» EXTRACTED ENTRIES
★ ★ ★ ★

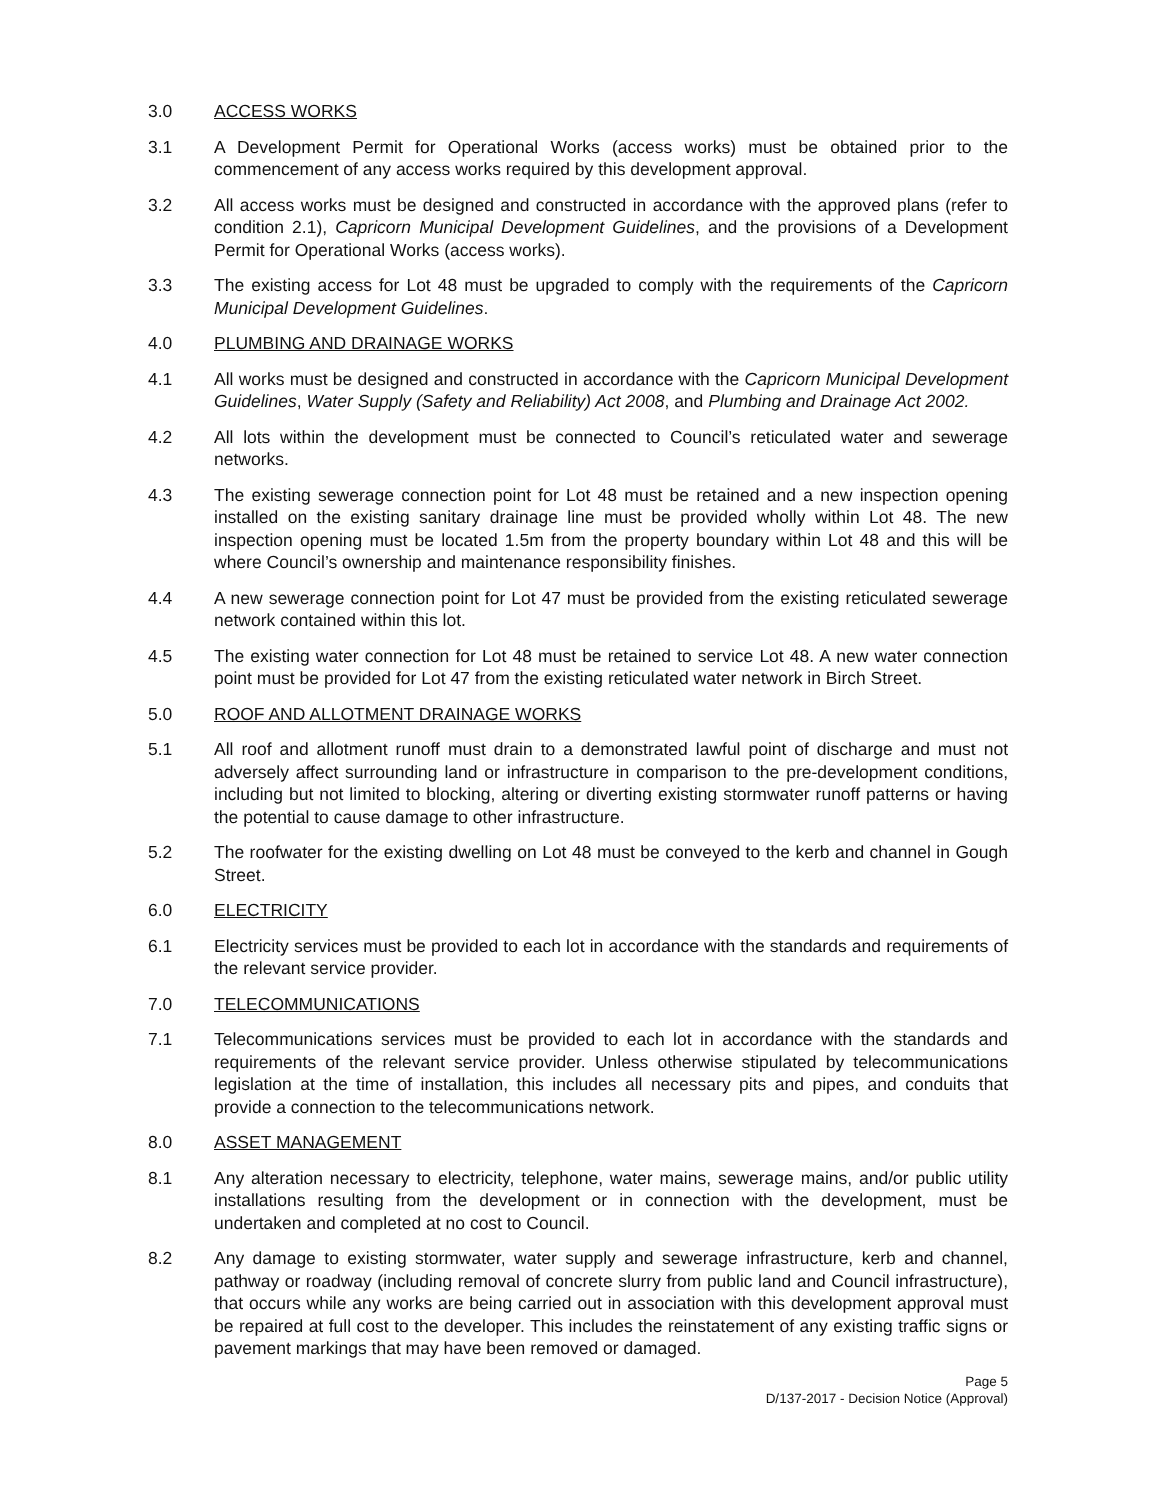3.0 ACCESS WORKS
3.1 A Development Permit for Operational Works (access works) must be obtained prior to the commencement of any access works required by this development approval.
3.2 All access works must be designed and constructed in accordance with the approved plans (refer to condition 2.1), Capricorn Municipal Development Guidelines, and the provisions of a Development Permit for Operational Works (access works).
3.3 The existing access for Lot 48 must be upgraded to comply with the requirements of the Capricorn Municipal Development Guidelines.
4.0 PLUMBING AND DRAINAGE WORKS
4.1 All works must be designed and constructed in accordance with the Capricorn Municipal Development Guidelines, Water Supply (Safety and Reliability) Act 2008, and Plumbing and Drainage Act 2002.
4.2 All lots within the development must be connected to Council’s reticulated water and sewerage networks.
4.3 The existing sewerage connection point for Lot 48 must be retained and a new inspection opening installed on the existing sanitary drainage line must be provided wholly within Lot 48. The new inspection opening must be located 1.5m from the property boundary within Lot 48 and this will be where Council’s ownership and maintenance responsibility finishes.
4.4 A new sewerage connection point for Lot 47 must be provided from the existing reticulated sewerage network contained within this lot.
4.5 The existing water connection for Lot 48 must be retained to service Lot 48. A new water connection point must be provided for Lot 47 from the existing reticulated water network in Birch Street.
5.0 ROOF AND ALLOTMENT DRAINAGE WORKS
5.1 All roof and allotment runoff must drain to a demonstrated lawful point of discharge and must not adversely affect surrounding land or infrastructure in comparison to the pre-development conditions, including but not limited to blocking, altering or diverting existing stormwater runoff patterns or having the potential to cause damage to other infrastructure.
5.2 The roofwater for the existing dwelling on Lot 48 must be conveyed to the kerb and channel in Gough Street.
6.0 ELECTRICITY
6.1 Electricity services must be provided to each lot in accordance with the standards and requirements of the relevant service provider.
7.0 TELECOMMUNICATIONS
7.1 Telecommunications services must be provided to each lot in accordance with the standards and requirements of the relevant service provider. Unless otherwise stipulated by telecommunications legislation at the time of installation, this includes all necessary pits and pipes, and conduits that provide a connection to the telecommunications network.
8.0 ASSET MANAGEMENT
8.1 Any alteration necessary to electricity, telephone, water mains, sewerage mains, and/or public utility installations resulting from the development or in connection with the development, must be undertaken and completed at no cost to Council.
8.2 Any damage to existing stormwater, water supply and sewerage infrastructure, kerb and channel, pathway or roadway (including removal of concrete slurry from public land and Council infrastructure), that occurs while any works are being carried out in association with this development approval must be repaired at full cost to the developer. This includes the reinstatement of any existing traffic signs or pavement markings that may have been removed or damaged.
Page 5
D/137-2017 - Decision Notice (Approval)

★ ★ ★ ★

» REQUIRED WORK
From the records above, copy only the lines starting with the line that holds "4.4 A new sewerage" and going on through the line that holds "8.1 Any alteration", exactly as written.

» RESPONSE TO THIS TASK
4.4 A new sewerage connection point for Lot 47 must be provided from the existing reticulated sewerage network contained within this lot.
4.5 The existing water connection for Lot 48 must be retained to service Lot 48. A new water connection point must be provided for Lot 47 from the existing reticulated water network in Birch Street.
5.0 ROOF AND ALLOTMENT DRAINAGE WORKS
5.1 All roof and allotment runoff must drain to a demonstrated lawful point of discharge and must not adversely affect surrounding land or infrastructure in comparison to the pre-development conditions, including but not limited to blocking, altering or diverting existing stormwater runoff patterns or having the potential to cause damage to other infrastructure.
5.2 The roofwater for the existing dwelling on Lot 48 must be conveyed to the kerb and channel in Gough Street.
6.0 ELECTRICITY
6.1 Electricity services must be provided to each lot in accordance with the standards and requirements of the relevant service provider.
7.0 TELECOMMUNICATIONS
7.1 Telecommunications services must be provided to each lot in accordance with the standards and requirements of the relevant service provider. Unless otherwise stipulated by telecommunications legislation at the time of installation, this includes all necessary pits and pipes, and conduits that provide a connection to the telecommunications network.
8.0 ASSET MANAGEMENT
8.1 Any alteration necessary to electricity, telephone, water mains, sewerage mains, and/or public utility installations resulting from the development or in connection with the development, must be undertaken and completed at no cost to Council.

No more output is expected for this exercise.